#### Supplied data
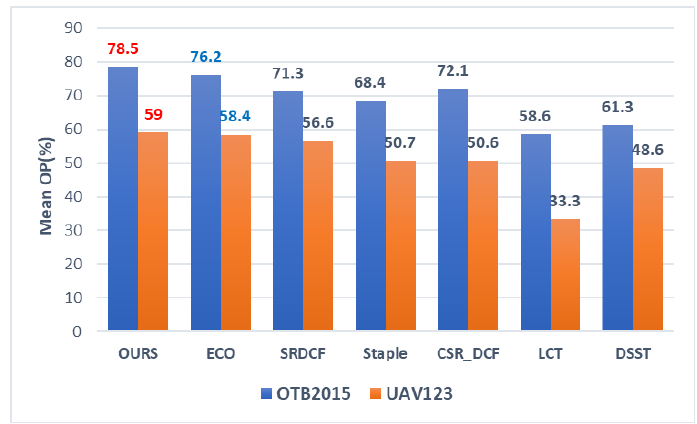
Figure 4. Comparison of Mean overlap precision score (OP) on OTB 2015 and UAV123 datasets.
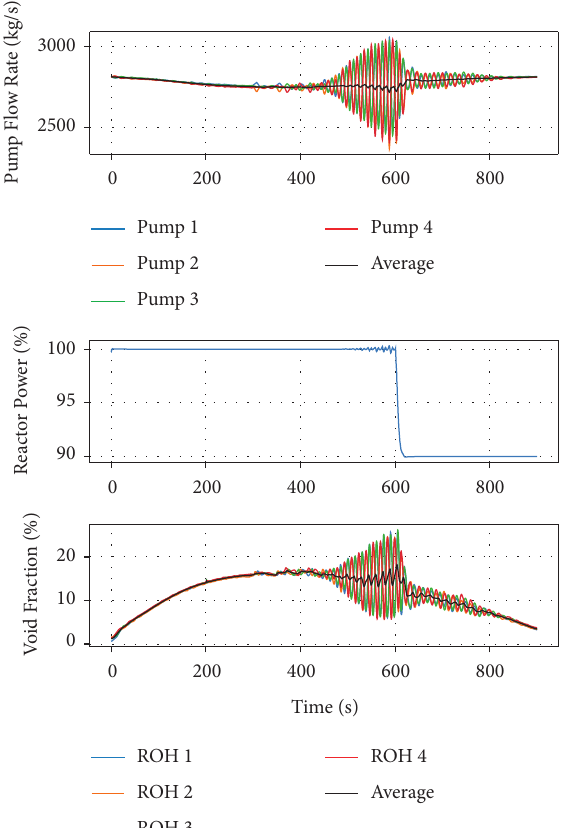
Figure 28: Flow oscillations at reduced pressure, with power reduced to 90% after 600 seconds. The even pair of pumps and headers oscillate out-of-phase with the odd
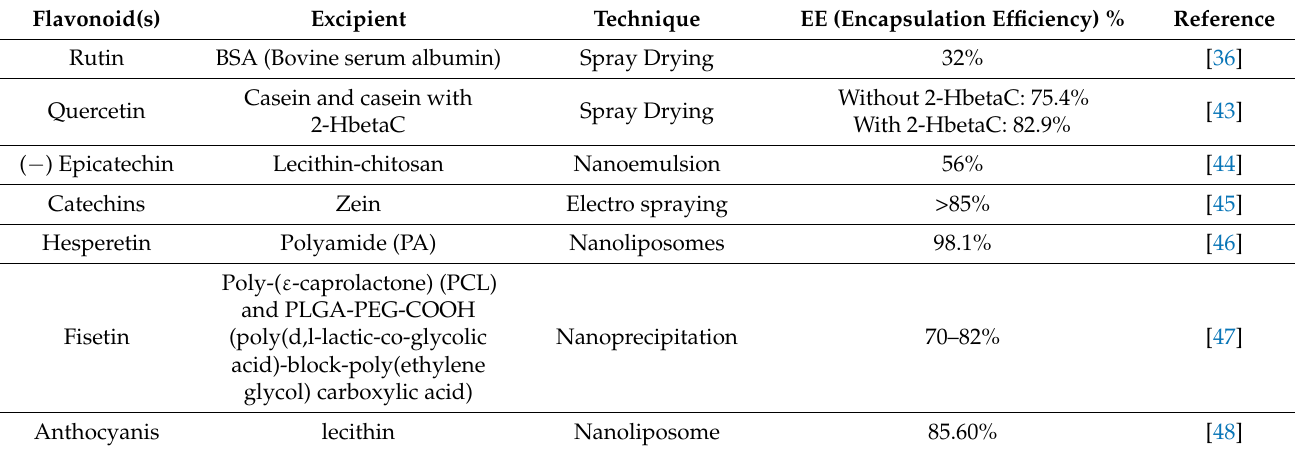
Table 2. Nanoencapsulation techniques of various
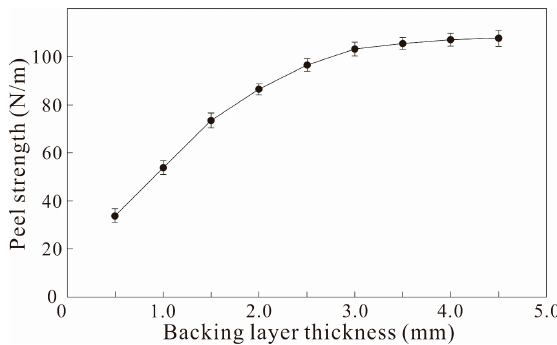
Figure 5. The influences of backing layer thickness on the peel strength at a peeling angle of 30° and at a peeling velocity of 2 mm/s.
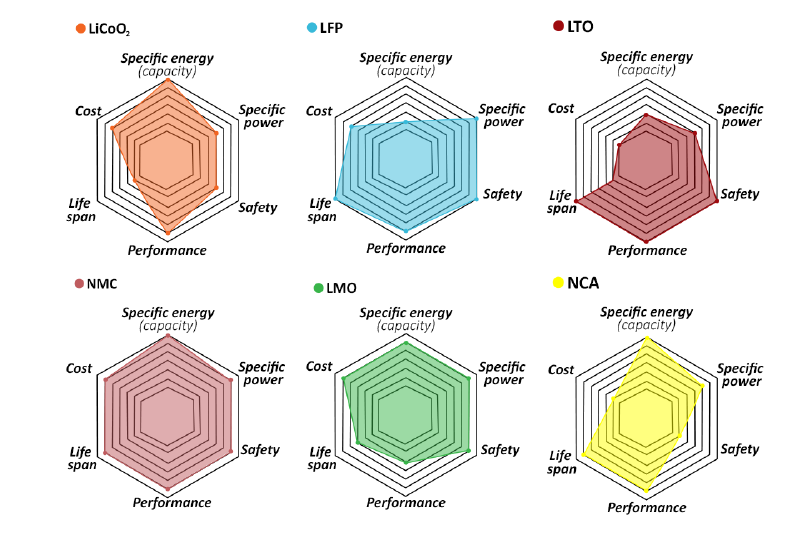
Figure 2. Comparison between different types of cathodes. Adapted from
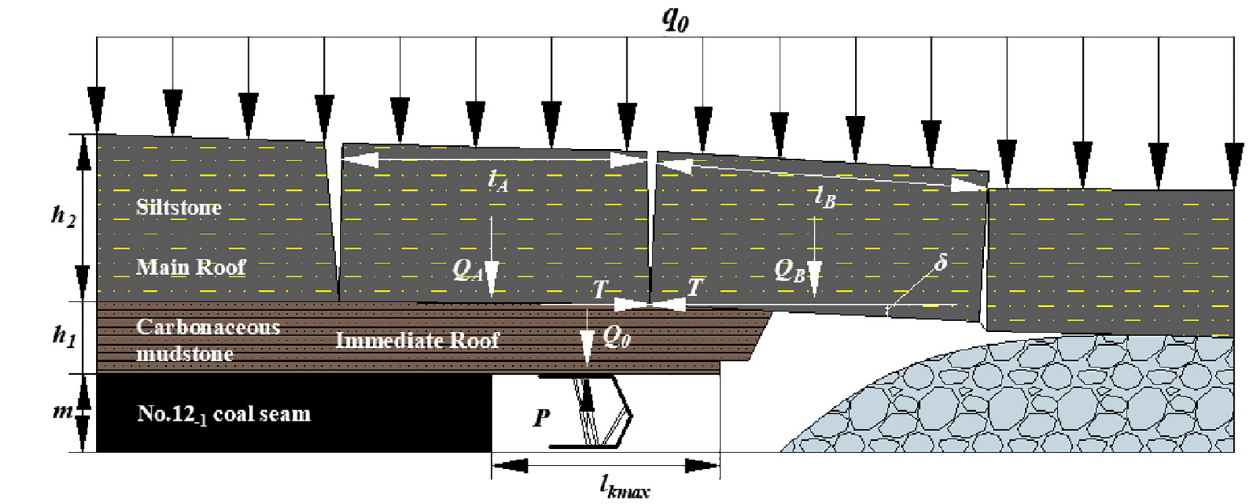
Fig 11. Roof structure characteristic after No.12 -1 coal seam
########
* **Aim of the exercise**: What is needed is an exact restatement of every line from the line containing "Figure 2. Comparison" through the last line of the records, minus any pictures.

* **The answer**:
Figure 2. Comparison between different types of cathodes. Adapted from
Fig 11. Roof structure characteristic after No.12 -1 coal seam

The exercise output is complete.